§ **EXTRACT**

-- Opening Marker --

Using trie solving a real world algorithm problem

📅2023-07-12🧐62

The problem

I saw a message in a tech group for 30 minutes ago:

a-real-world-algorithm-example-trie

Here is the inputs and the expected output:

full name list:

[   
    {
        "name": "John Doe"
    },
    {
        "name": "Jane Frances Dough"
    }
]

janky list

[   
    {
        "name": "doe@email.com",
        "ID": 1
    },
    {
        "name": "J Dough"
        "ID": 2
    },
    {
        "name": "Bob Barker"
        "ID": 3
    },
    {
        "name": "Barker"
        "ID": 4
    }
]

expected output:

[   
    {
        "name": "doe@email.com",
        "ID": 1
    },
    {
        "name": "J Dough"
        "ID": 2
    }
]
Solution

Trie is a good apporach in this case, we can use it to reduce the time complexity, and to use a least space as small as possible.

Here is how a Trie works:

https://en.wikipedia.org/wiki/Trie

The time complexity in this case is O(n) which n is the length of the janky list. And all the ideas are in the comment.

def search(arr1, arr2):
    initials = {} # a trie to save all possible combinations of all names
    """
    like this:
    "j": {
        "jane": { # her full first name
            "dough": {} # her full last name
        }
        "dough": {} # her full last name
    }
    
    two type of search can match the dict above:
    a["j"]["jane"]["dough"] # True
    a["j"]["dough"] # True
    
    if you like, also can save middle name as well
    """
    
    ln_emails = set() # last name as email username
    
    # gathered
    for item in arr2:
        names = item["name"].split()
        f_init = names[0][0].lower()
        f_full = names[0].lower()
        l_full = names[-1].lower()
        
        # add to initials trie
        initials[f_init] = {
            f_full: { 
                l_full:{}
            },
            l_full: {}
        }
        
        # add to email set
        ln_emails.add(l_full)
 
    result = []
     
    # janky
    for item in arr1:
        # Case 1: email , query time O(1)

-- Closing Marker --

§ **DATASET EXTRACT**
-- Opening Marker --

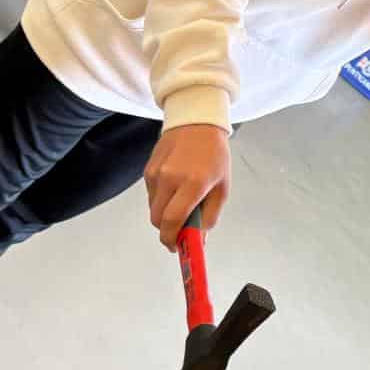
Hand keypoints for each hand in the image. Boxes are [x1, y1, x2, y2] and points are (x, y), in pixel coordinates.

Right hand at [144, 125, 229, 249]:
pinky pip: (151, 196)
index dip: (173, 239)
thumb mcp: (222, 187)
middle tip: (181, 233)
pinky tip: (175, 189)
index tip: (177, 248)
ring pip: (153, 210)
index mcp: (193, 183)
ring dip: (165, 216)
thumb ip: (209, 216)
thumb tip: (198, 237)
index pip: (173, 220)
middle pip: (158, 220)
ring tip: (182, 203)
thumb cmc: (214, 153)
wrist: (196, 121)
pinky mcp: (147, 170)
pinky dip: (162, 201)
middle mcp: (170, 178)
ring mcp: (156, 174)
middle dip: (168, 232)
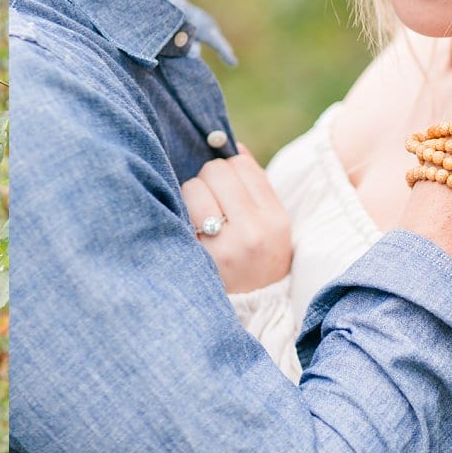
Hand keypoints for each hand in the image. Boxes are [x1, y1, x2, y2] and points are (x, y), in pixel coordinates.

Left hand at [182, 146, 290, 292]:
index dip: (228, 169)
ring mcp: (223, 248)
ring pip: (192, 187)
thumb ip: (254, 183)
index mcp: (275, 219)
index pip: (241, 164)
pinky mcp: (196, 259)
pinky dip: (177, 214)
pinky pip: (176, 212)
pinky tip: (186, 229)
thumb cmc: (256, 255)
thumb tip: (233, 144)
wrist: (248, 308)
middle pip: (214, 171)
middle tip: (210, 202)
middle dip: (208, 180)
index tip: (226, 186)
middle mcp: (252, 233)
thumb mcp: (269, 223)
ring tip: (199, 218)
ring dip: (190, 197)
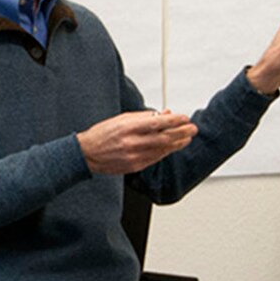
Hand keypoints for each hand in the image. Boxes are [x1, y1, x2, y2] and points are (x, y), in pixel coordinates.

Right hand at [77, 110, 196, 174]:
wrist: (87, 154)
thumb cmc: (103, 134)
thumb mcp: (122, 119)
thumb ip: (145, 117)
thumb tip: (164, 114)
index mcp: (128, 127)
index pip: (158, 123)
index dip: (175, 121)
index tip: (184, 118)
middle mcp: (132, 142)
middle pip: (164, 138)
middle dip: (181, 133)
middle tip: (192, 129)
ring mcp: (134, 156)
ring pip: (163, 150)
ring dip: (177, 143)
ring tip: (186, 138)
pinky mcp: (135, 166)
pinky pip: (156, 158)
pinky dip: (166, 152)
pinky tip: (172, 147)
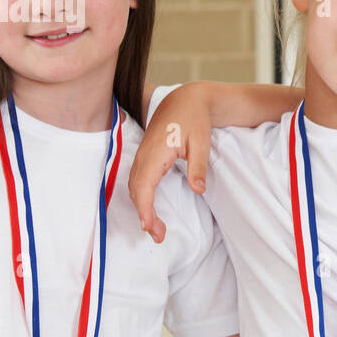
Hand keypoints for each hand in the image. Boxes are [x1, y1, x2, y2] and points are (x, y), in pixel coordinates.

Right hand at [128, 84, 214, 242]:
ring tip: (156, 229)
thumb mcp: (201, 142)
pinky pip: (138, 181)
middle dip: (144, 215)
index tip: (149, 226)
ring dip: (142, 208)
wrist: (186, 100)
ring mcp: (142, 156)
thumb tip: (198, 190)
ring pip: (135, 187)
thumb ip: (198, 167)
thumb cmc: (194, 120)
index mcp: (155, 153)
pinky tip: (151, 210)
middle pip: (136, 191)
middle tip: (159, 236)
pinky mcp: (145, 157)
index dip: (145, 208)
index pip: (144, 186)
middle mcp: (143, 156)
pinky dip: (142, 198)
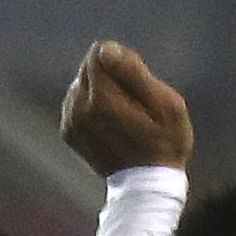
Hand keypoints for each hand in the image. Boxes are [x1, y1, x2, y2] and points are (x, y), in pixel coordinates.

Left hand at [61, 40, 193, 177]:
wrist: (147, 187)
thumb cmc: (166, 145)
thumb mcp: (168, 106)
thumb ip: (135, 72)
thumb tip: (107, 49)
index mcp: (102, 97)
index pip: (101, 51)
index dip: (124, 62)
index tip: (139, 84)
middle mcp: (78, 105)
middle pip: (88, 66)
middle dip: (111, 77)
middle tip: (134, 104)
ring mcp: (70, 120)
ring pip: (81, 83)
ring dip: (101, 93)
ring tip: (123, 118)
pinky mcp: (68, 131)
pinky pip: (76, 102)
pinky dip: (91, 108)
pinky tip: (110, 126)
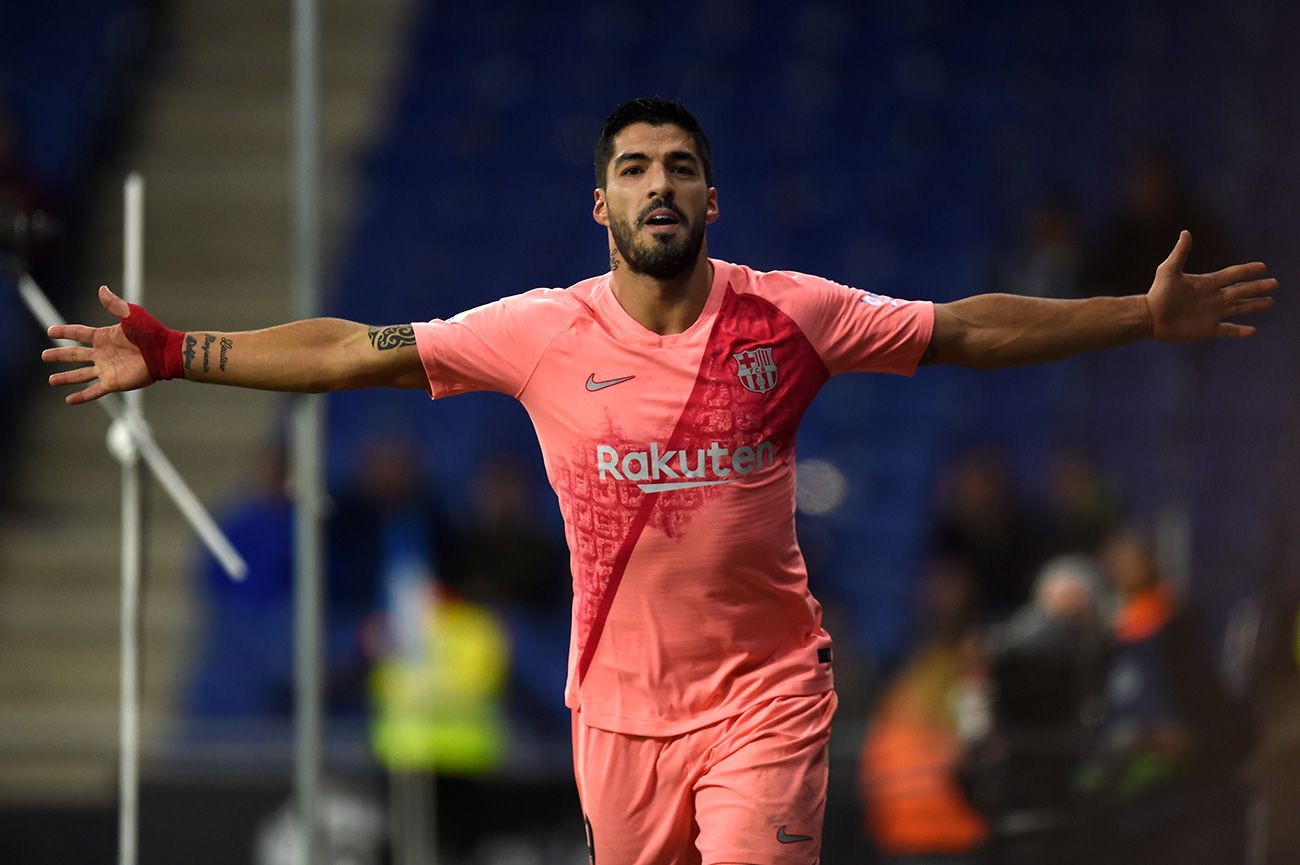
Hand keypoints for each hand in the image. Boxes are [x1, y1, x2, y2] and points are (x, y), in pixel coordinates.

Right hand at [43, 285, 152, 403]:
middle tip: (44, 356)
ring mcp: (107, 369)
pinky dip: (82, 396)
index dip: (65, 332)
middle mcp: (103, 354)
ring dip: (66, 377)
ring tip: (51, 380)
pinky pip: (94, 391)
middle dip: (60, 355)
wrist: (165, 353)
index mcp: (105, 337)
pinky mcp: (113, 382)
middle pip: (76, 354)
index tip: (50, 331)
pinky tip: (69, 400)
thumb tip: (102, 288)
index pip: (79, 333)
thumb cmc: (151, 333)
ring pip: (81, 374)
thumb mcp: (131, 315)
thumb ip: (114, 304)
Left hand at [1146, 230, 1277, 342]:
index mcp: (1207, 283)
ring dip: (1254, 305)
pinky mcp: (1207, 329)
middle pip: (1241, 291)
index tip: (1262, 266)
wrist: (1149, 318)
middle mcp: (1213, 298)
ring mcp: (1212, 314)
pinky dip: (1240, 331)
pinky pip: (1228, 330)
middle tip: (1274, 283)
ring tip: (1270, 302)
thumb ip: (1180, 253)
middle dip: (1257, 287)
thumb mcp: (1169, 271)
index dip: (1247, 271)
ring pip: (1239, 308)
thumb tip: (1185, 232)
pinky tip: (1253, 330)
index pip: (1232, 275)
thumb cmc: (1158, 294)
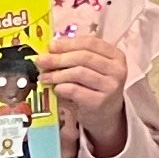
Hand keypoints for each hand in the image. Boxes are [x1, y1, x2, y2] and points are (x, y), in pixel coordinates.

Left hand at [40, 32, 128, 153]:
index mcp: (116, 56)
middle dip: (59, 58)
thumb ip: (76, 56)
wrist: (105, 114)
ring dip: (57, 74)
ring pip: (79, 72)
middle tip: (41, 61)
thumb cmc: (94, 87)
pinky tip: (56, 89)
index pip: (91, 43)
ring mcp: (111, 86)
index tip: (50, 46)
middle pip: (84, 57)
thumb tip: (51, 48)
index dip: (68, 43)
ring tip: (44, 77)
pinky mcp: (101, 101)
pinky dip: (61, 88)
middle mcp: (117, 69)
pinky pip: (75, 90)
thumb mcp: (91, 68)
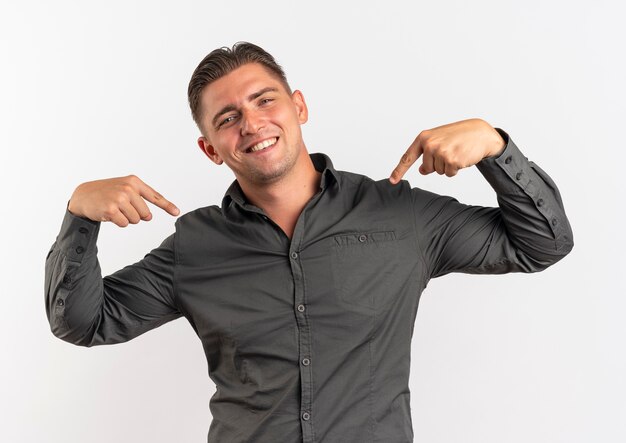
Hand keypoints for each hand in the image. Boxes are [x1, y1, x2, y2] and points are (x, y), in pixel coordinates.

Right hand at [68, 175, 179, 226]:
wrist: (83, 195)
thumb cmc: (107, 192)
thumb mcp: (124, 188)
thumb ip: (140, 199)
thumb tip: (149, 217)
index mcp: (134, 182)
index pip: (154, 196)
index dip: (167, 206)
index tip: (177, 212)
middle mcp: (128, 188)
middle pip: (145, 214)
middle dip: (136, 215)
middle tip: (121, 207)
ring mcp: (120, 198)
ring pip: (136, 220)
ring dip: (126, 219)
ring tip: (114, 209)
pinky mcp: (111, 209)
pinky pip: (124, 224)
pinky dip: (118, 222)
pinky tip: (108, 213)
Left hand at [389, 118, 505, 182]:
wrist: (481, 133)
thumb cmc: (459, 135)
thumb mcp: (440, 141)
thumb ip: (427, 154)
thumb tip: (422, 171)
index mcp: (424, 138)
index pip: (408, 157)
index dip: (399, 170)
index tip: (392, 181)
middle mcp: (430, 144)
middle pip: (427, 168)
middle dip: (438, 164)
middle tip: (450, 151)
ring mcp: (440, 152)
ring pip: (438, 172)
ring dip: (448, 166)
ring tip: (456, 152)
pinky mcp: (452, 160)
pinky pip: (449, 174)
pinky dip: (456, 169)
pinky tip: (462, 157)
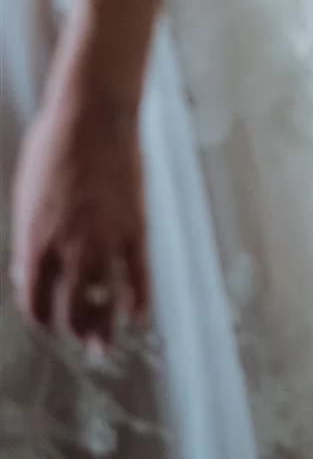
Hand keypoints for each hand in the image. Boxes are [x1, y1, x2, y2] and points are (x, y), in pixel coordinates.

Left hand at [9, 86, 149, 342]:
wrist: (93, 114)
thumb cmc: (53, 147)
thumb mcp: (27, 195)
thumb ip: (31, 237)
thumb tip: (29, 271)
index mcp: (34, 240)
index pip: (34, 300)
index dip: (42, 317)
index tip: (50, 321)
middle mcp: (68, 248)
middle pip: (70, 310)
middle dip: (75, 330)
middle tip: (82, 338)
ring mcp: (105, 239)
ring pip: (105, 301)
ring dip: (105, 329)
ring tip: (107, 344)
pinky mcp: (135, 227)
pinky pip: (139, 276)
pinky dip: (140, 302)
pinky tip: (140, 317)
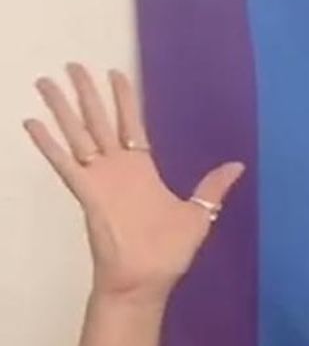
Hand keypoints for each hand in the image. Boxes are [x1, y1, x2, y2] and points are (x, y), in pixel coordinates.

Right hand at [23, 62, 244, 304]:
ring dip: (62, 109)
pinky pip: (64, 164)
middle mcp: (119, 170)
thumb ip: (213, 187)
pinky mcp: (87, 194)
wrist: (147, 280)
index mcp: (143, 171)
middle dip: (87, 93)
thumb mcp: (199, 215)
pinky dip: (48, 145)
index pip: (131, 125)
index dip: (124, 99)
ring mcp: (100, 181)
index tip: (116, 74)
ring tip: (46, 82)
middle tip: (73, 64)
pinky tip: (32, 123)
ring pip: (78, 135)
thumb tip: (237, 165)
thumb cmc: (170, 253)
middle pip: (99, 121)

-- Closing Marker --

§ **REQUIRED ACTIONS**
A – Decide whether each statement agrees with the trie post. Answer yes or no for each, and quote the words from the post that settle it.
(i) The stated time complexity is O(n), where n is the length of the janky list.
(ii) The docstring in the code says middle names cannot be saved in the trie.
(iii) The set named ln_emails is meant to hold first names.
B – From the trie post, write out the passage starting with "ln_emails = set()" and going on through "f_init = names[0][0].lower()".

§ **SOLUTIONS TO EACH TASK**
A –
(i) Yes: "The time complexity in this case is O(n) which n is the length of the janky list."
(ii) No: "if you like, also can save middle name as well"
(iii) No: "ln_emails = set() # last name as email username"

B –
ln_emails = set() # last name as email username
    
    # gathered
    for item in arr2:
        names = item["name"].split()
        f_init = names[0][0].lower()